2014 yılında, Yırcalılar; köylerini, zeytin ağaçlarını korumak için aylarca mücadele ettiler. 6.000’in üzerinde zeytin ağacı, Soma’da ikinci bir termik santral inşası için bir gecede kökünden kesildi. Sonunda santral yapılamadı ama ağaçlar yok edildi. Bu yıkım, sadece doğayı değil, köy halkının hafızasını, geçim kaynağını ve yaşamla kurduğu bağı da hedef aldı.
‘elibirlik’, bu yıkıma karşı doğan direnişin, direnişten üretime evrilen bir kolektif yaşam hikâyesinin izini sürüyor.
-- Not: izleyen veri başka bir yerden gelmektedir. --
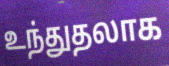
உந்துதலாகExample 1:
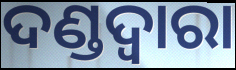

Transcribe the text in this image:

ଦଣ୍ଡଦ୍ବାରା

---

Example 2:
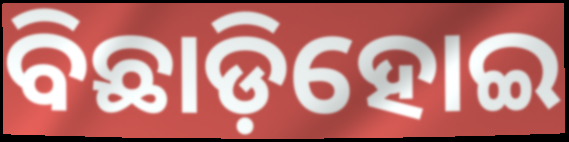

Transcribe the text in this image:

ବିଛାଡ଼ିହୋଇ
Direnişin ön saflarında yer alan kadınlar, kesilen zeytin ağaçlarının ardından bir kooperatif kurarak Yırca Hanımeli Sabunevi’ni hayata geçirdi. “Kömürün isi değil, sabunun misi” diyerek sabun ve mum üretmeye başladılar. Ellerindeki sınırlı imkânlarla, dayanışmayı büyüterek bir yaşam alanı kurdular.
Belgesel, bu dönüşümün on yıl sonrasına odaklanıyor. Yırcalı kadınların yeniden diktiği zeytin ağaçları 2024 yılında ilk meyvesini verdi. Köyde düzenlenen ilk Zeytin Şenliği ile, geçmişin yaraları toprağın bereketiyle buluştu. Belgesel, arşiv görüntüleri aracılığıyla direniş günlerine dönerken; bugünün üretim süreçleri, Sabunevi’nin hikâyesi, kadınların birlikte gerçekleştirdiği kolektif hikâye hasadı ve şenliğin coşkusu ile zaman içinde bir hafıza inşa ediyor.
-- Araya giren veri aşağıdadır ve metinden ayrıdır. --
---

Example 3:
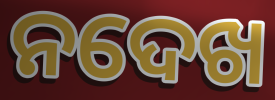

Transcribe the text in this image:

ନଦେଖ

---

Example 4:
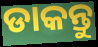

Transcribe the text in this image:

ଡାକନ୍ତୁ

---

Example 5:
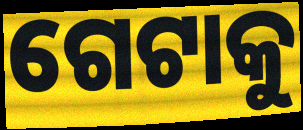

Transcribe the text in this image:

ଗେଟାକୁ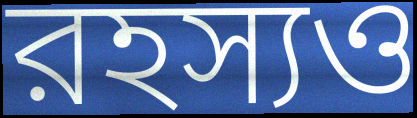
রহস্যও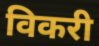
विकरी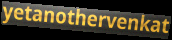
yetanothervenkat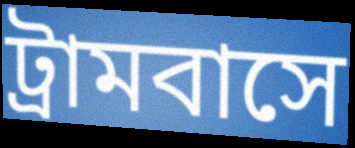
ট্রামবাসেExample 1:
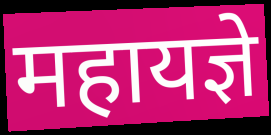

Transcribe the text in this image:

महायज्ञे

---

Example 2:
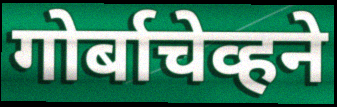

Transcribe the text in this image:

गोर्बाचेव्हने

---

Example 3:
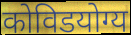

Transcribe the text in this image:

कोविडयोग्य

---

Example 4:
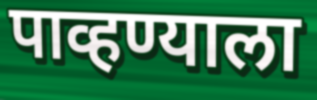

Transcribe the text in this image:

पाव्हण्याला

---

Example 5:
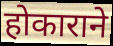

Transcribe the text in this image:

होकाराने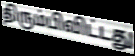
திரும்பிவிட்டது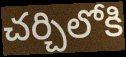
చర్చిలోకి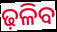
ଢ଼ଳିବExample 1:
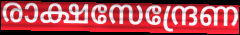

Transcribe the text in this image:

രാക്ഷസേന്ദ്രേണ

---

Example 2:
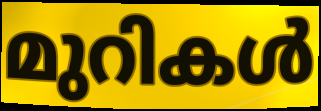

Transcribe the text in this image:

മുറികൾ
‘elibirlik’, sadece doğa talanına karşı bir duruşun değil; aynı zamanda kadın emeğinin, dayanışmanın ve birlikte iyileşmenin hikâyesidir. Toprağın belleğiyle, kadınların ellerinin sabırla büyüttüğü yeni yaşam arasında bir köprü kurar. Yıkımdan umuda, yasın içinden dayanışmaya uzanan bu yolculuk, hem yerel hem evrensel bir direnç öyküsüdür.